Religious belief in Albania is like watered-down wine. It hardly gets to your head. But there are always exceptions.
The young Dr. Spiro is an unusual case. He is a passionate Orthodox believer who wears an icon on his key chain and has an image of Christ on his mobile phone.
"As an Orthodox Albanian, how did you feel when Albanians burned old Serbian monasteries in Kosovo?" I asked.
"When was that?" Dr. Spiro asked. "I didn't hear about that!"
"It can't be!" I said. "The whole world knows."
Dr. Spiro was quiet. Then he replied slowly: "We're praying for our Serbian brothers. That's all we can do to help them. Albania was always a Christian nation in spirit. When the Turks arrived, many Albanians didn't stay their ground and converted to Islam to avoid taxes or make careers. Do you know how the Albanians strengthened their position in Kosovo? The Serbs showed firmness in their faith, and Kosovo was the cradle of their religion and a symbol of their nation. Then the Turks sent Albanian renegades there, who took state positions, power and money. Kosovo ceased to be Orthodox, and became an outpost of Islam."
Dr. Spiro talks about the Turks' sly political game as if it was only yesterday. For Dr. Spiro faith is a living passion, not a battle of old feelings and prejudices. But most Albanians treat religion like a profitable trade, or fleeting political game.
My new acquaintance Kleart is a shining example. "Our belief is the U.S.," he said. "We're a small country and believe in whoever is stronger. There was a time when the Soviet Union helped us and was our friend. Now the U.S. is good for us because they're defending our interests.
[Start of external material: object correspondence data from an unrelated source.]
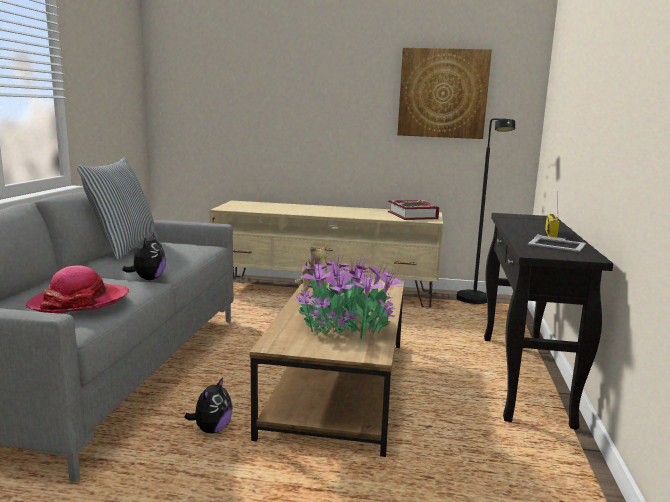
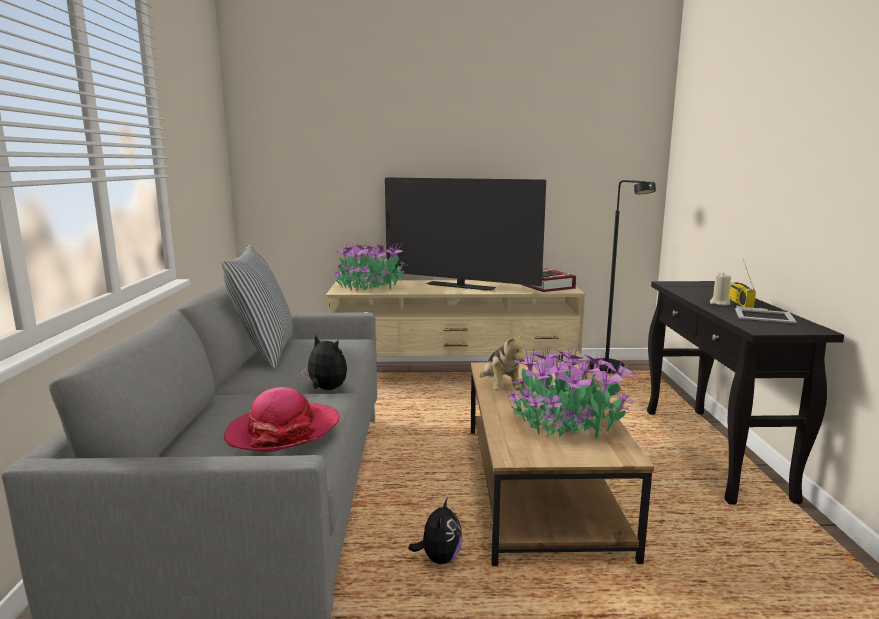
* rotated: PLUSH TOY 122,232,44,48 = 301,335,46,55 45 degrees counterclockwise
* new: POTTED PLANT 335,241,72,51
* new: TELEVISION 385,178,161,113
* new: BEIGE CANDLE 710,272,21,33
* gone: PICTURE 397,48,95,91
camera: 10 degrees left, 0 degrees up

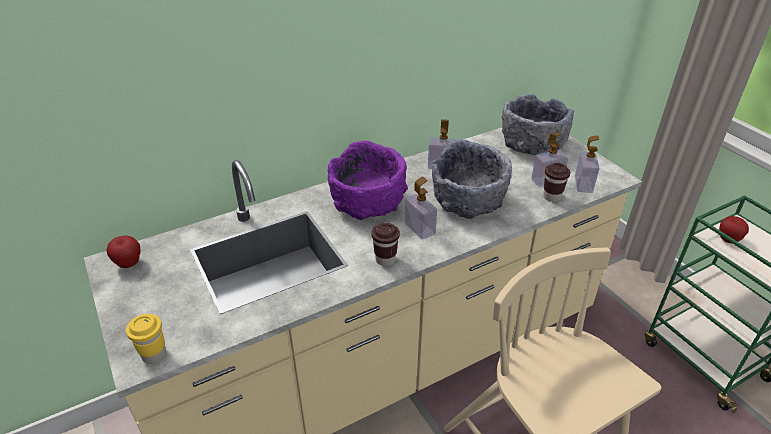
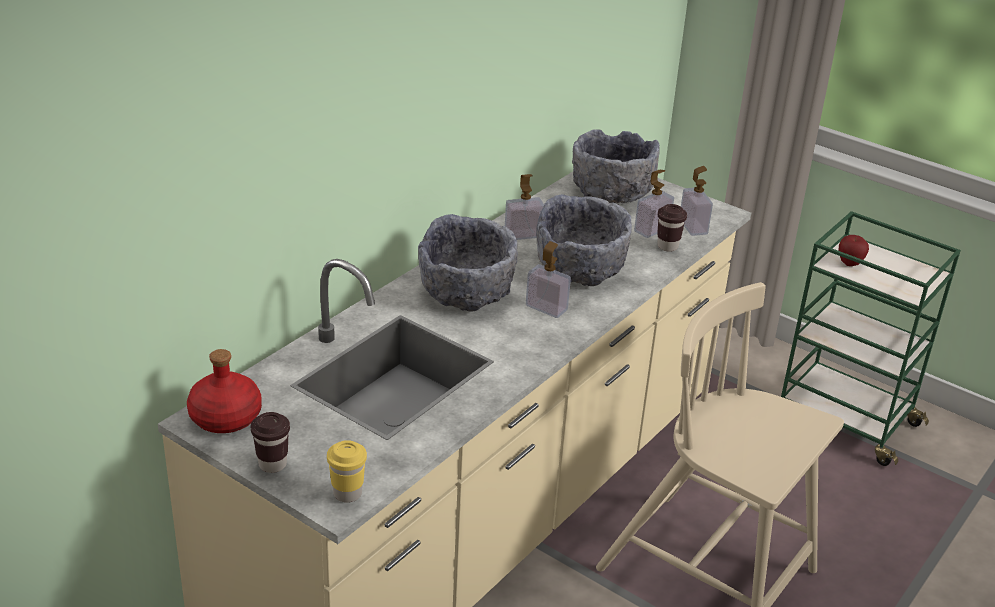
* swapped: APPLE 106,235,34,33 to RED BOTTLE 187,349,75,84
* shifted: BROWN CUP 371,223,29,43 to 250,412,40,61
* repainted: PURPLE BOWL 328,141,80,79 to GREY BOWL 418,214,100,98
camera: 25 degrees left, 5 degrees down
We're always on the side of the stronger party."
"But that's complete hypocrisy!" I said. "That's how you traitors once sold Christ!"
"You're calling us 'traitors?!' We were the first Christians in the Balkans! Who am I hearing this from? You, Russians, who weren't even a nation when we had already converted to Christianity!" he said.
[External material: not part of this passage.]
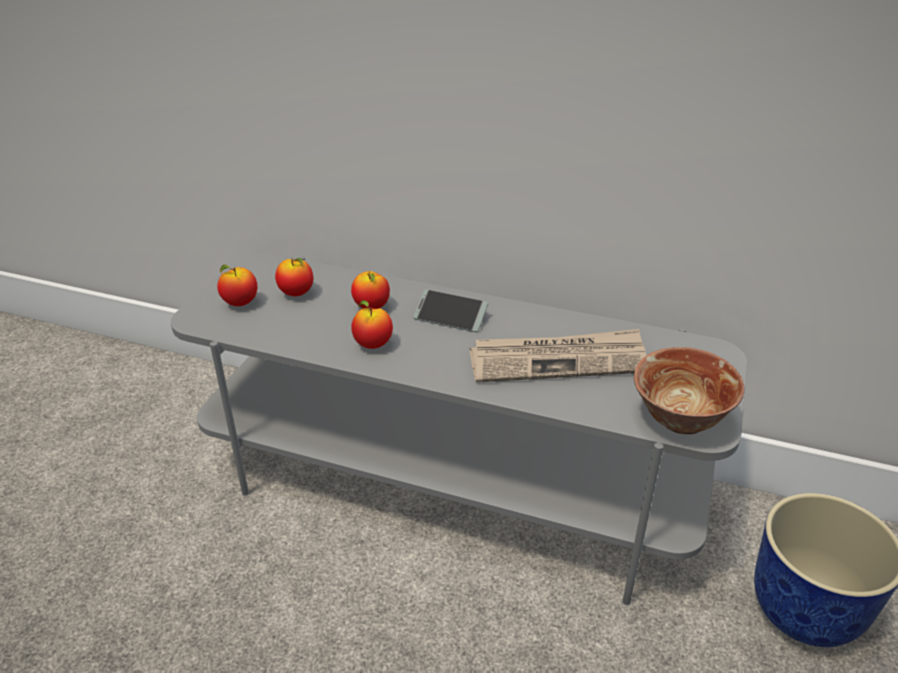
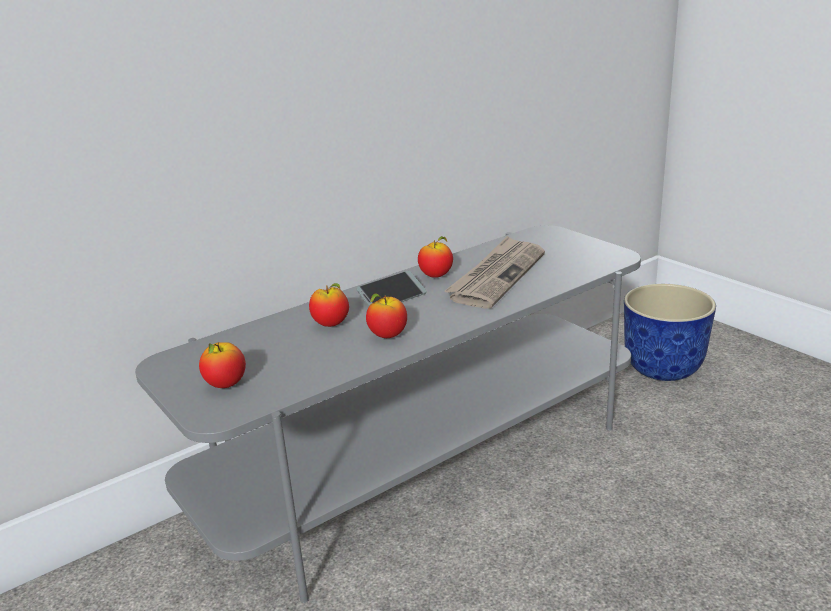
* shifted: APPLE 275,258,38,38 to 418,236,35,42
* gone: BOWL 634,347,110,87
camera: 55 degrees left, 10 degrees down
"Аnd then you sold him to the Turks like Judas for 30 shekels! Just to free yourselves from taxes and advance your careers!" I said.
"We were pagans and will die pagans!" he said. "When it was necessary we converted to Islam in order to survive. But just like the Serbs you fuss over your Christianity as if you were never pagans!"
The wine pitchers were empty. It was after midnight. We were fighting it out as if it was a matter of life or death.
"Even your emperors bowed their heads before Islam!" Kleart said raising his voice. "They built a mosque in Saint Petersburg as a sign of humiliation before the religion of Prophet Muhammad!"
"What?! The Russian Empire built mosques as a symbol of tolerance!"
"You built them out of weakness! And we, if we need to, will conquer Macedonia with the aid of the U.S., take a piece of Greece, and then go to Belgrade and convert the Serbs to Islam. We always fight for our own well-being, not big ideas!"